**TASK DESCRIPTION:** Count every line in the following entries where the word "Dijk" appears. Give the count alone.

**INFORMATION PROVIDED:**
--- --- ---

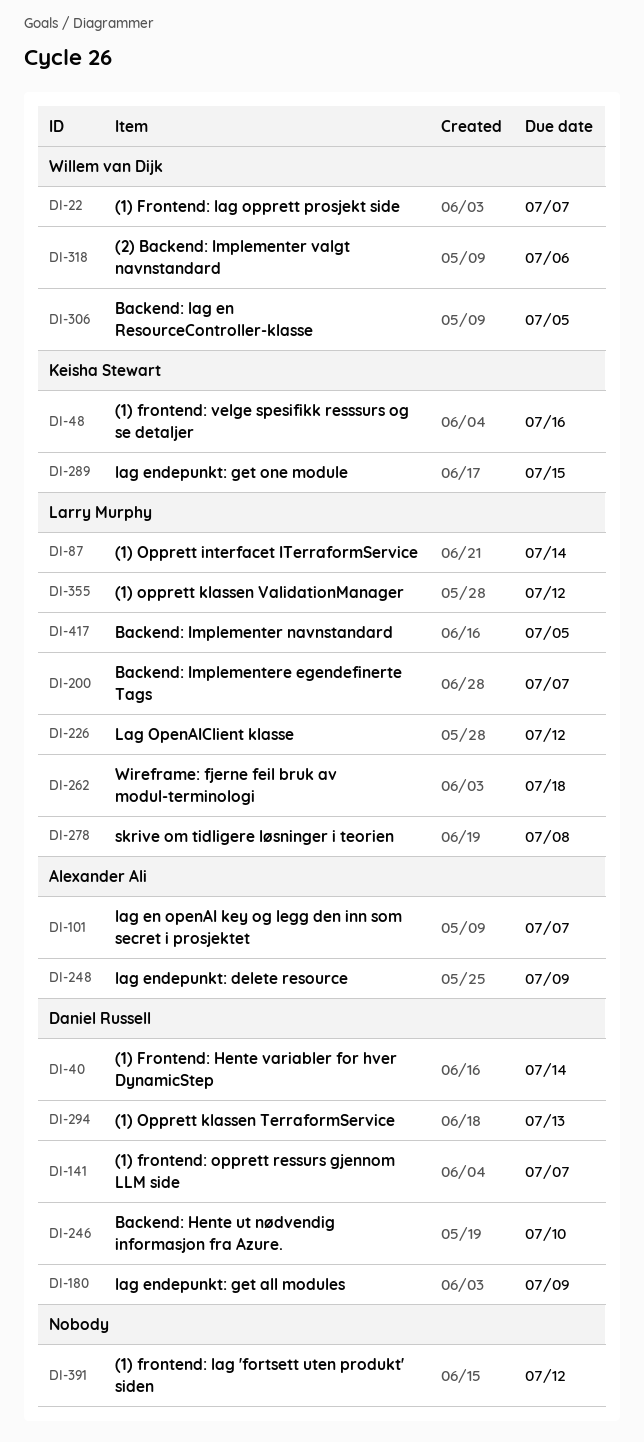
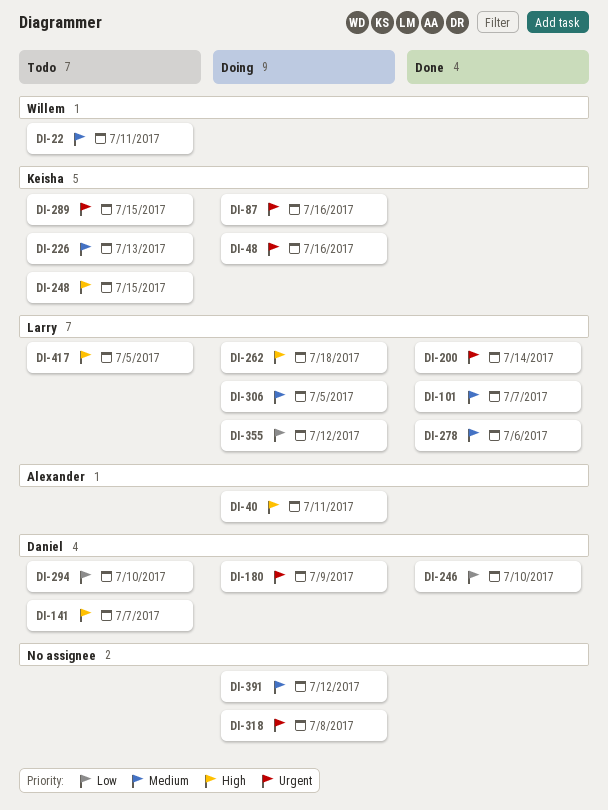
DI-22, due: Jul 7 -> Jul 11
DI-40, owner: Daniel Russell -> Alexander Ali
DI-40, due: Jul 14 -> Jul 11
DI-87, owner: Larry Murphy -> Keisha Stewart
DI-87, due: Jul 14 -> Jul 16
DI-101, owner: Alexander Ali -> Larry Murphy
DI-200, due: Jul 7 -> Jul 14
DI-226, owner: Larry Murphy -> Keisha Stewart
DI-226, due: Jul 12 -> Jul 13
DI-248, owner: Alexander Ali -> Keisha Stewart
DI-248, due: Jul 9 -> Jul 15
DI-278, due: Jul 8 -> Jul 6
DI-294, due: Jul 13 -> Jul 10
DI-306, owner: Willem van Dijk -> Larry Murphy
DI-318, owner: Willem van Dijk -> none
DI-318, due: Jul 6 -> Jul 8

--- --- ---

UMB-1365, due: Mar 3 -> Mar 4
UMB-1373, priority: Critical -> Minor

--- --- ---

**OUTPUT OF THE TASK:** 2